_HOW TO COMPLETE THIS TASK_
Would you write out every entry exactly, but without the pictures?

_TASK DATA_
-- Opening Marker --
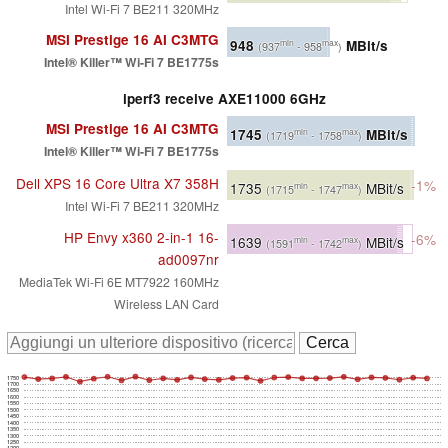
Intel Wi-Fi 7 BE211 320MHz
MSI Prestige 16 AI C3MTG
948
MBit/s
min
max
(937
- 958
)
Intel® Killer™ Wi-Fi 7 BE1775s
iperf3 receive AXE11000 6GHz
MSI Prestige 16 AI C3MTG
1745
MBit/s
min
max
(1719
- 1758
)
Intel® Killer™ Wi-Fi 7 BE1775s
Dell XPS 16 Core Ultra X7 358H
-1%
1735
MBit/s
min
max
(1715
- 1747
)
Intel Wi-Fi 7 BE211 320MHz
HP Envy x360 2-in-1 16-
-6%
1639
MBit/s
min
max
(1591
- 1742
)
ad0097nr
MediaTek Wi-Fi 6E MT7922 160MHz
Wireless LAN Card
1750
1700
1650
1600
1550
1500
1450
1400
1350
1300
1250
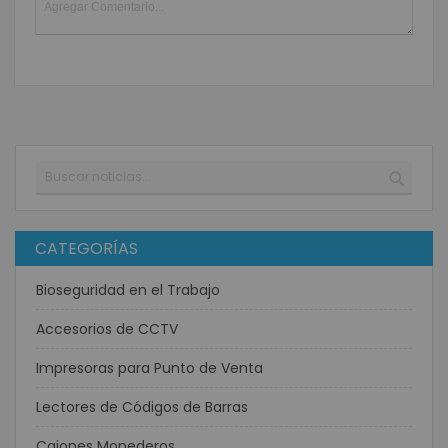
Buscar
BUSC
CATEGORÍAS
Bioseguridad en el Trabajo
Accesorios de CCTV
Impresoras para Punto de Venta
Lectores de Códigos de Barras
Cajones Monederos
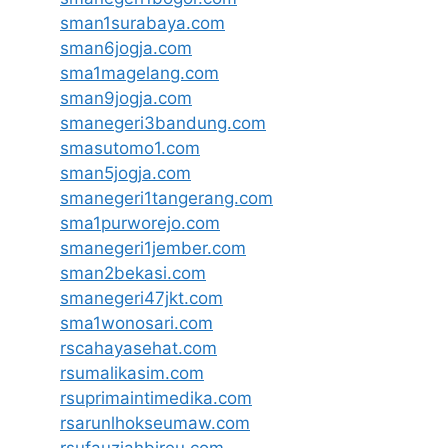
sman1surabaya.com
sman6jogja.com
sma1magelang.com
sman9jogja.com
smanegeri3bandung.com
smasutomo1.com
sman5jogja.com
smanegeri1tangerang.com
sma1purworejo.com
smanegeri1jember.com
sman2bekasi.com
smanegeri47jkt.com
sma1wonosari.com
rscahayasehat.com
rsumalikasim.com
rsuprimaintimedika.com
rsarunlhokseumaw.com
-- Closing Marker --
_RESULT_
Intel Wi-Fi 7 BE211 320MHz
MSI Prestige 16 AI C3MTG
948
MBit/s
min
max
(937
- 958
)
Intel® Killer™ Wi-Fi 7 BE1775s
iperf3 receive AXE11000 6GHz
MSI Prestige 16 AI C3MTG
1745
MBit/s
min
max
(1719
- 1758
)
Intel® Killer™ Wi-Fi 7 BE1775s
Dell XPS 16 Core Ultra X7 358H
-1%
1735
MBit/s
min
max
(1715
- 1747
)
Intel Wi-Fi 7 BE211 320MHz
HP Envy x360 2-in-1 16-
-6%
1639
MBit/s
min
max
(1591
- 1742
)
ad0097nr
MediaTek Wi-Fi 6E MT7922 160MHz
Wireless LAN Card
1750
1700
1650
1600
1550
1500
1450
1400
1350
1300
1250
Buscar
BUSC
CATEGORÍAS
Bioseguridad en el Trabajo
Accesorios de CCTV
Impresoras para Punto de Venta
Lectores de Códigos de Barras
Cajones Monederos
sman1surabaya.com
sman6jogja.com
sma1magelang.com
sman9jogja.com
smanegeri3bandung.com
smasutomo1.com
sman5jogja.com
smanegeri1tangerang.com
sma1purworejo.com
smanegeri1jember.com
sman2bekasi.com
smanegeri47jkt.com
sma1wonosari.com
rscahayasehat.com
rsumalikasim.com
rsuprimaintimedika.com
rsarunlhokseumaw.com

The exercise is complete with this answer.